The situation in the markets and prices for agricultural products constitute one of the issues that will be discussed at the next meeting of vice ministers and vice governors of the G20, which will take place Sept. 22-23 in Mexico City, Garduño said.

The economies of many European countries are fragile, the U.S. economy is still not showing signs of greater dynamism overall and droughts have impacted the agricultural products markets, Garduño said.

“There are risks, there are droughts, there are countries with more weakness, and so we must think about rapid response mechanisms to mitigate those effects,” he said.

Countries have taken measures on an individual basis, but within the G20, which includes the main developed and emerging economies of the world, it is more complicated to adopt immediate reaction policies, the Finance Secretariat official said.

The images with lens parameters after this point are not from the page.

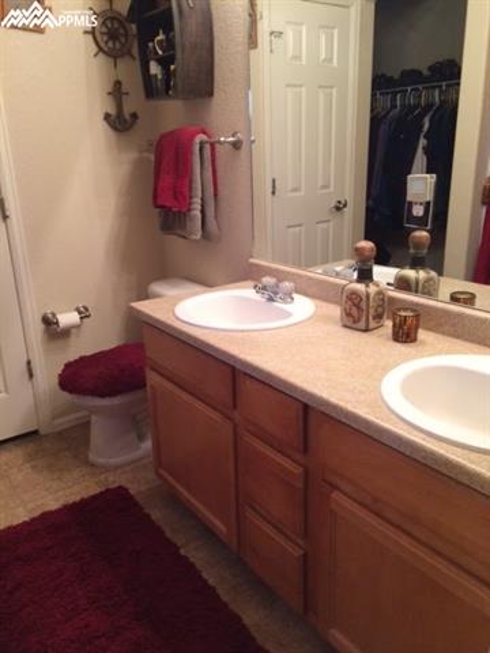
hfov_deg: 48.2
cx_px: 245
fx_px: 547
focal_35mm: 29
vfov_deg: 61.7
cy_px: 326
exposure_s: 1/30
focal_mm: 4.15
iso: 160
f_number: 2.2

The G20 is an informal mechanism and the policy coordination agreements are not able to be immediately and simultaneously applied, but rather they are adopted taking into account the conditions and particular situations of each of the members, he said.

Each of the countries is continuously monitoring the evolution of the markets, reviewing the risks and taking internal measures, the Finance Secretariat official said.

“When more aggressive measures were taken it was the 2008 crisis,” Garduño said, adding that in 2011 during the French presidency of the G20 a Rapid Response forum was created by the group to analyze the situation of the agricultural markets.

In Mexico, the probability of a food crisis is low, since that “implies that a part of the population doesn’t have anything to eat,” he said, adding that the groups that find themselves in extreme poverty are the most vulnerable.

“In general terms, there is no risk of a food crisis in the short term and the government is preparing to attend to the needs and has launched special programs to attend to each one of the problems,” Garduño said.

In Mexico, there have been increases in the price of eggs and tortillas due - among other factors - to the impact of the bird flu and the reduction in the production of corn, Garduño said.

The G20 meeting will also discuss the economic issues that have been placed on the agenda, among which are the world situation and the fiscal sustainability of the nations with large debts, Garduño said.

The officials will also discuss the matter of reforms to the International Monetary Fund and infrastructure investments, among others things, he said.